Quote from: Then ChrisAll that said, I would be interested in concrete techniques that folks may have for reducing Initial Investment and making it an easier transition for the group.
All right, this was a lesson that took us a while, and it's particularly effective in Multiverser, but I think it could be adapted to just about any sort of game. We call it On the Fly Character Creation.

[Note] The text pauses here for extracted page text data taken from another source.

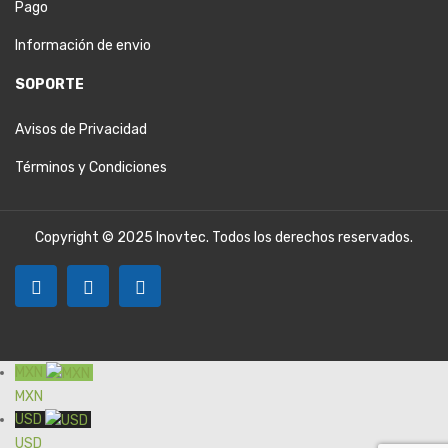
Pago
Información de envio
SOPORTE
Avisos de Privacidad
Términos y Condiciones
Copyright © 2025 Inovtec. Todos los derechos reservados.
MXN
MXN
USD
USD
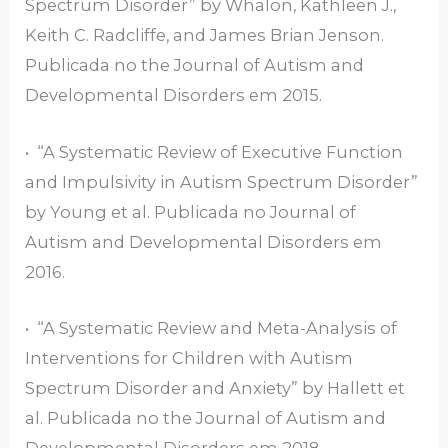
Spectrum Disorder” by Whalon, Kathleen J.,
Keith C. Radcliffe, and James Brian Jenson.
Publicada no the Journal of Autism and
Developmental Disorders em 2015.
• “A Systematic Review of Executive Function
and Impulsivity in Autism Spectrum Disorder”
by Young et al. Publicada no Journal of
Autism and Developmental Disorders em
2016.
• “A Systematic Review and Meta-Analysis of
Interventions for Children with Autism
Spectrum Disorder and Anxiety” by Hallett et
al. Publicada no the Journal of Autism and
Developmental Disorders em 2018.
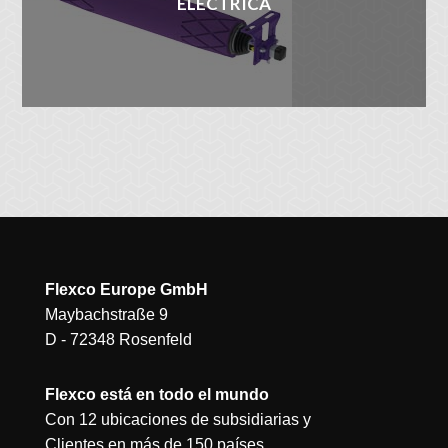
ELÉCTRICA
Flexco Europe GmbH
Maybachstraße 9
D - 72348 Rosenfeld
Flexco está en todo el mundo
Con 12 ubicaciones de subsidiarias y
Clientes en más de 150 países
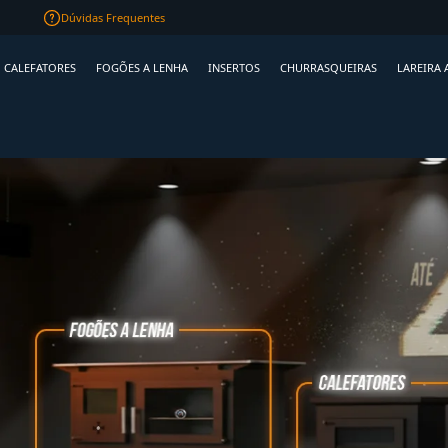
Frete R$ 99
para RS, SC e PR
Qualidade
ga
Dúvidas Frequentes
CALEFATORES
FOGÕES A LENHA
INSERTOS
CHURRASQUEIRAS
LAREIRA 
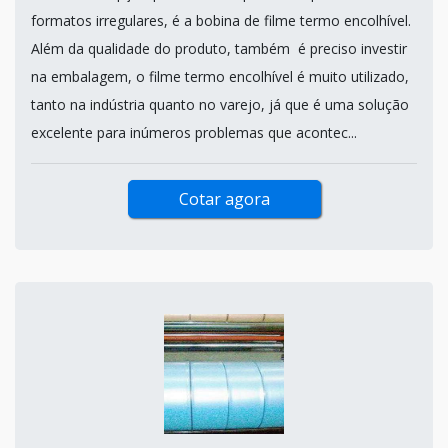
formatos irregulares, é a bobina de filme termo encolhível.
Além da qualidade do produto, também é preciso investir
na embalagem, o filme termo encolhível é muito utilizado,
tanto na indústria quanto no varejo, já que é uma solução
excelente para inúmeros problemas que acontec...
Cotar agora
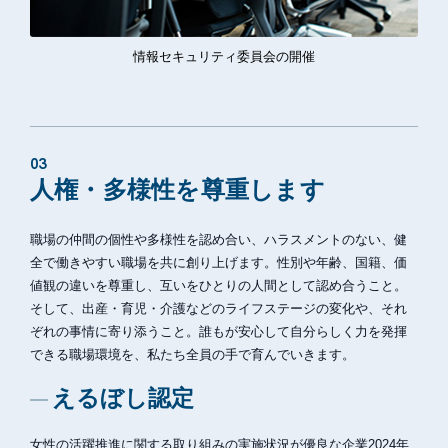
情報セキュリティ委員会の開催
03
人権・多様性を尊重します
職場の仲間の個性や多様性を認め合い、ハラスメントのない、健
全で働きやすい職場を共に創り上げます。性別や年齢、国籍、価
値観の違いを尊重し、互いをひとりの人間として認め合うこと。
そして、出産・育児・介護などのライフステージの変化や、それ
ぞれの事情に寄り添うこと。誰もが安心して自分らしく力を発揮
できる職場環境を、私たち全員の手で育んでいきます。
えるぼし認定
女性の活躍推進に関する取り組みの実施状況が優良な企業2024年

The gist of the system is rather simple. We're going to start playing in about five minutes; we need to get characters together before we start. Take this piece of paper (we use specialized character sheets for this), and let's fill in whatever values are going to be important for this character. If he's supposed to be particularly strong, let's put down his strength. If he's got great skill at hacking computers, let's get a number for that. We'll put down the most important bits of equipment you can think of. Now let's play. As we play, we'll fill in the rest as we need it. Oh, we need to know how smart you are now; obviously you aren't claiming genius, or you'd have put it down already, so that means you're somewhere between below average and above average, let's agree on a number. Later, we come to water, and you want to cross it. Can you swim? How well? Obviously, you're not an Olympic swimmer or you'd have mentioned it already. That means you've got an amateur ability, and we just need to decide how good.

The way I see it, any score that is near average in ability doesn't have to be written down more precisely than that until we need to know it. So we start with the fragments that are outstanding about this character, and then we play, and then we fill in the gaps as we go.

I think this is somewhat analogous to the way Legends of Alyria handles equipment: if at the time you need it, if it's reasonable that you would have it, you always had it. If it's possible, but questionable, we'll talk about it.

This pushes a lot of the "prep time" into play, but since you're only going to fill in a score here and there over the course of the first couple sessions, and maybe one or two later on in play, the brief interruptions to get the numbers when you need them aren't really problematic.

Anyway, it works for us.

I should note in this connection that since Multiverser is an I-game, the player is a template for the character, and the question is whether you can do something and/or have ever done it. With a fictional character, we are in the more difficult area of whether you had imagined a character who could do this or not, and that would be problematic in gamist play particularly. Still, it's not unworkable.

--M. J. Young

Keith Perhac

Quote from: M. J. Young
I have never once played a role playing game where I, as a character player, had to read anything before creating a character or before playing the game. We had played dozens of card games and scores of board games before we discovered role playing games, and we handled them the same way we handled any other kind of game: one person read the rules and told the rest of us what we had to do to get started. Since those role playing games all required a referee, he was the obvious candidate to do the reading.

Actually, this is the standard way for me to play a new TRPG, and I thought it was for everyone else as well.  What I was more thinking of was 0 prep time games. Wherein you go to the store, buy the game, bring it home and can be playing in about 10-20 minutes.

I feel that a big barrier for RPGs (besides the whole geek factor, or people not understaning it) is that they take a ton of time to learn. Although usually there's a mentor type to introduce people to gaming, especially in my case, there was no such person. I spent 2 weeks reading all three D&D books cover to cover and still had no idea what the hell I should be doing.